First they took down most of the trees on Earth Day! :mad: I didn't realize when buying this house that the county owns the sidewalks and the grass strip between the sidewalks and street. They took down any trees whose roots might have lilfted the sidewalks. Then they asked owners if they'd like "their" trees removed. I told them to keep their hands off my tree. I was not as vocal as a few neighbors, who had large laminated signs attached to their tree, saying "leave our tree alone".

Then we come to the sidewalks. They took forever, carefully removing only the small segments that were bad. Sooo, we now have a patchwork quilt of different color concrete.

The streets were the worst. They are concrete. All summer I felt that we were living in the Great Dust Bowl. They have been using the piledrivers to tear up the concrete. At first, it looked like they wouldn't be doing the crazy quilt sidewalk thing.

I was wrong. We have a myriad of various color concrete. I asked why they at least didn't have the same color. I was told "government low bid".

What a boondoggle! The only good thing I can say is at last they're gone. The streets now look patchy, but better than when they put the blacktop patches on the concrete streets and had the enormous potholes.

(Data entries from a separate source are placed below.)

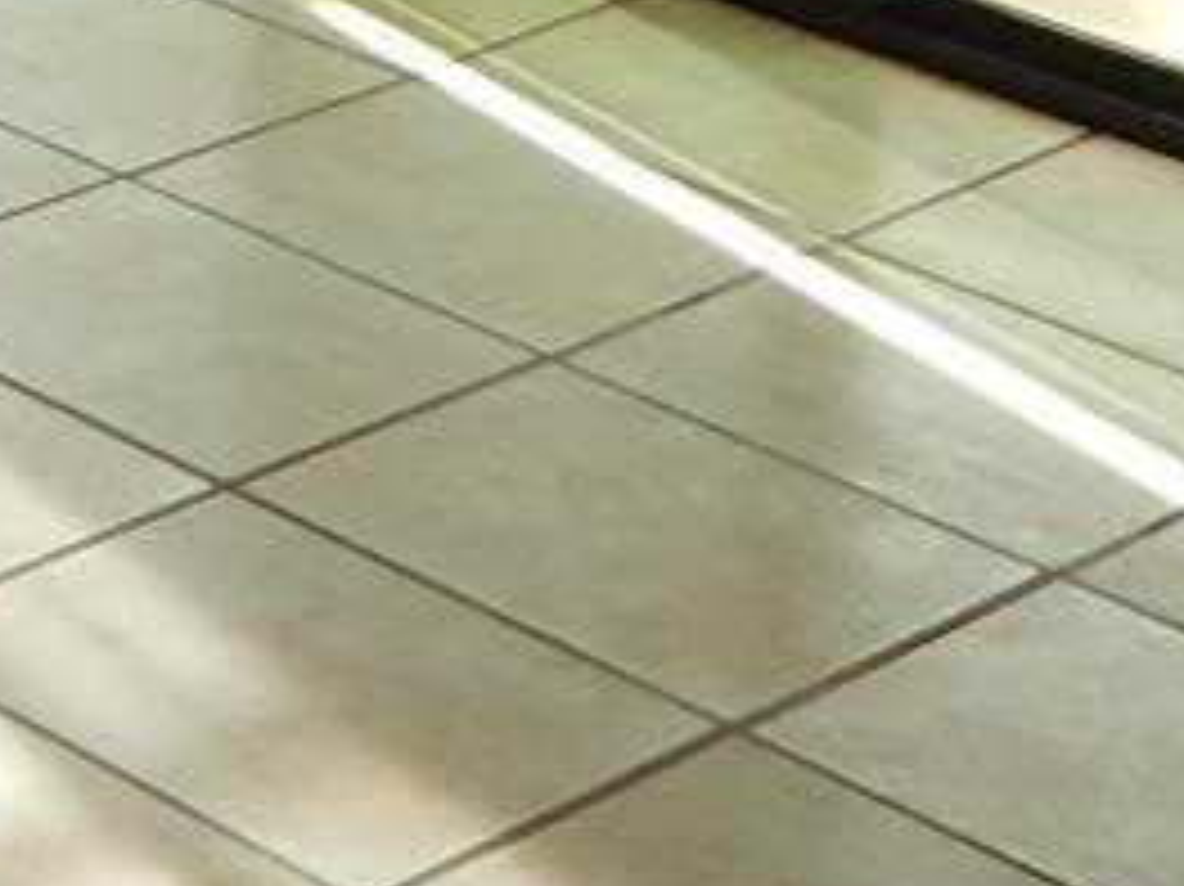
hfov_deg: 11.8
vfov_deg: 9.9
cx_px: -1715
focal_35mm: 134
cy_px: -1106
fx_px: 4581
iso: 125
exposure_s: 1/200
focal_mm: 4
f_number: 3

I asked the foreman why they didn't just knock out one side of the street, lay the concrete, then do the other side. He said that a county inspector checked each and every patch of concrete and marked those that only had 1 or 2 cracks, to be left in. He said they were trying to save money.

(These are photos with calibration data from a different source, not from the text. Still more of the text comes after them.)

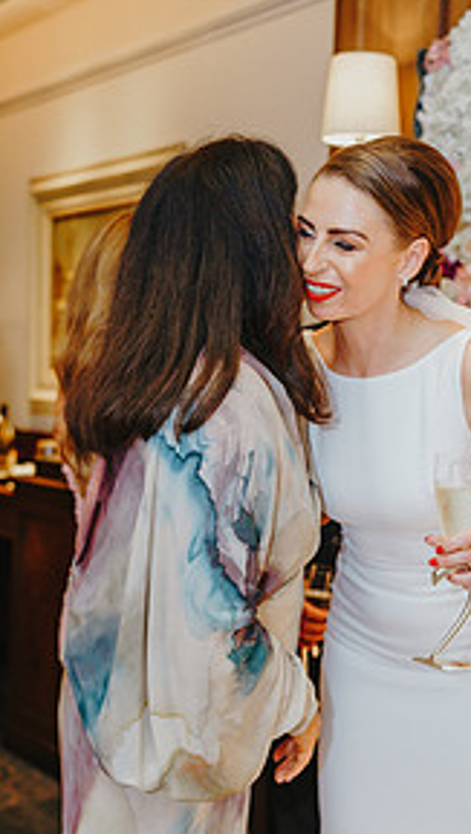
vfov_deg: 36.5
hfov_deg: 21.0
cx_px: 318
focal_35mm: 57
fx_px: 1263
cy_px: 468
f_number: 2.2
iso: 640
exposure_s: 1/200
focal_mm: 35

I commented that it would have been so much cheaper to get the job done in less time, instead of the crazy careful removal of each piece. He admitted that on the other street they had damaged adjoining slabs, but just did make-do patches. I'm glad that they didn't do that on the main drag, where we live.

Hooray, the project that looks like it was done by a government committee is over. They're gone, hopefully the roofers will be done soon, and for the first time since March we'll have peace and quiet. :):D

09-19-2009, 12:48 PM
Now your property will be worth more and your taxes will go up!

09-19-2009, 02:50 PM
This new street job was a bit of a joke. I mean, just rip up the friggen
street and pour a new one so everything looks clean. Nope. They started
running out of money!!!:eek: Where are the O Dollars I ask!!!! :D

09-19-2009, 03:07 PM
SLW are you expecting bureaucrats to be in possession of common sense? :D

09-19-2009, 03:46 PM
SLW are you expecting bureaucrats to be in possession of common sense? :D

You've got a good point. Can you imagine all the silliness I've seen after selling to the federal and municipal governments the last 25 years? It's been tough keeping my mouth shut and not saying what I really feel. :D

09-20-2009, 01:46 PM
I was lucky.About 3-4 years ago our street (maybe .2mi long) was repaved. We got a letter on our door and the following week a couple trucks with equipment showed up around 7am and by the time I got home (then in high school) around 2pm everything was gone. The new pavement seemed to extend into our yard a bit more (maybe 6"-1'), but that wasn't much of a problem. The old pavement wasn't even that bad, just a couple of slim cracks on the whole street. Of course, they simply added a thin layer of blacktop over the original 20 y.o. blacktop...not as complex as tearing up concrete.